Mercredi dernier, dans les colonnes du journal L’Indépendant, en page 2, à la rubrique « Politicorama », et s’exprimant à propos de la situation sur le canton du Bas-Vernet (Perpignan IX), Jean-Paul Alduy, sénateur-président UMP de l’Agglo PMCA (Perpignan Méditerranée Communauté d’Agglomeration), indiquait…
– « Sur le canton du sud-Vernet – je n’aime pas cette appellation de bas-Vernet ! – je serai en première ligne derrière De Noëll et Amouroux conformément au combat que j’ai toujours mené contre le Front National. Ce canton constitue un test national. Car derrière le gendre idéal (ndlr. Louis Aliot), il y a des idées et des idées dangereuses qu’il faut combattre ».

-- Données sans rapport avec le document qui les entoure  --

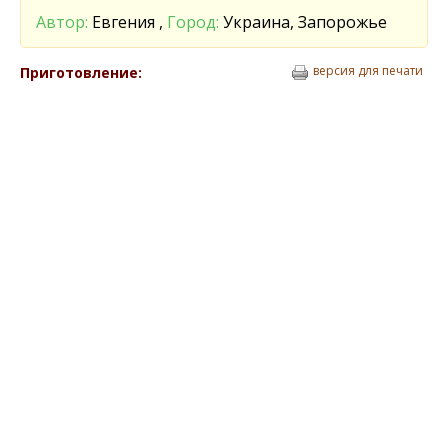
Автор:
Евгения ,
Город:
Украина, Запорожье
версия для печати
Приготовление:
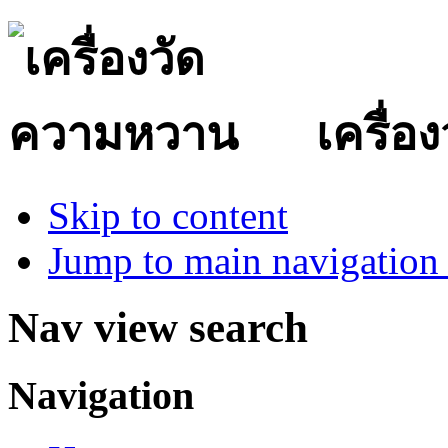
เครื่
Skip to content
Jump to main navigation 
Nav view search
Navigation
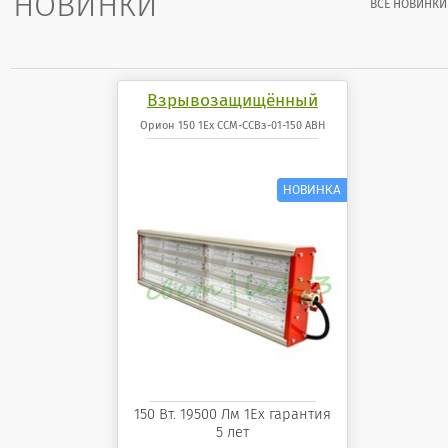
НОВИНКИ
ВСЕ НОВИНКИ
Взрывозащищённый
светодиодный
Орион 150 1Ex ССМ-ССВз-01-150 АВН
светильник Орион 150 1Ex
ССМ-ССВз-01-150 АВН
150 Вт. 19500 Лм 1Ех гарантия
5 лет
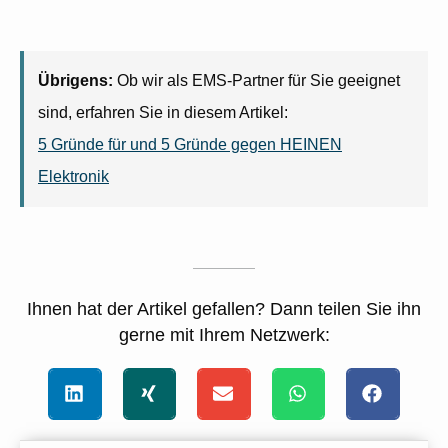
Übrigens:
Ob wir als EMS-Partner für Sie geeignet
sind, erfahren Sie in diesem Artikel:
5 Gründe für und 5 Gründe gegen HEINEN
Elektronik
Ihnen hat der Artikel gefallen? Dann teilen Sie ihn
gerne mit Ihrem Netzwerk:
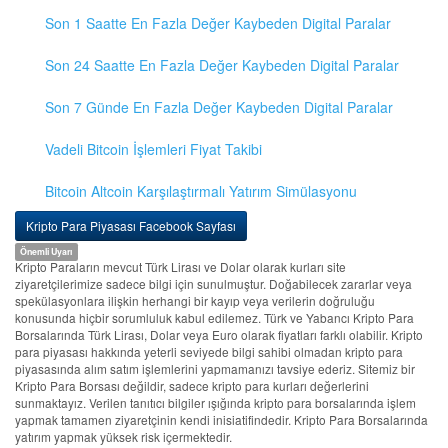
Son 1 Saatte En Fazla Değer Kaybeden Digital Paralar
Son 24 Saatte En Fazla Değer Kaybeden Digital Paralar
Son 7 Günde En Fazla Değer Kaybeden Digital Paralar
Vadeli Bitcoin İşlemleri Fiyat Takibi
Bitcoin Altcoin Karşılaştırmalı Yatırım Simülasyonu
Kripto Para Piyasası Facebook Sayfası
Önemli Uyarı
Kripto Paraların mevcut Türk Lirası ve Dolar olarak kurları site
ziyaretçilerimize sadece bilgi için sunulmuştur. Doğabilecek zararlar veya
spekülasyonlara ilişkin herhangi bir kayıp veya verilerin doğruluğu
konusunda hiçbir sorumluluk kabul edilemez. Türk ve Yabancı Kripto Para
Borsalarında Türk Lirası, Dolar veya Euro olarak fiyatları farklı olabilir. Kripto
para piyasası hakkında yeterli seviyede bilgi sahibi olmadan kripto para
piyasasında alım satım işlemlerini yapmamanızı tavsiye ederiz. Sitemiz bir
Kripto Para Borsası değildir, sadece kripto para kurları değerlerini
sunmaktayız. Verilen tanıtıcı bilgiler ışığında kripto para borsalarında işlem
yapmak tamamen ziyaretçinin kendi inisiatifindedir. Kripto Para Borsalarında
yatırım yapmak yüksek risk içermektedir.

Au passage, chacun remarquera l’ambiguïté légendaire de Jean-Paul Alduy qui, d’un côté, dénonce « les idées dangereuses » du FN… Mais qui, de l’autre côté, soutient à fond la caisse Jean-Louis de Noëll, l’ancien secrétaire départemental du FN dans les Pyrénées-Orientales, ex-candidat Lepéniste à des élections législatives et qui, à l’époque, avait fait tomber un député RPR, Claude Barate… Jean-Paul Alduy aurait-il une mémoire sélective ?
En traitant aujourd’hui Louis Aliot, le candidat du FN sur le Bas-Vernet, de « gendre idéal », Jean-Paul Alduy a déclenché une sorte de buzz… Rendant Louis Aliot furieux ! Et ce dernier de s’interroger sur le mépris et l’irrespect de JPA à son égard : « est-ce que moi je le traite de « fils de son père » ou de « fils à papa » ?… Est-ce que lorsque je parle de Jean-Louis de Noëll, son candidat, je parle du « mari de sa conseillère municipale » ? Si Jean-Paul Alduy veut s’aventurer sur ce terrain là, je le mets en garde sur les dangers de la glisse… Car attention, terrain glissant ! ».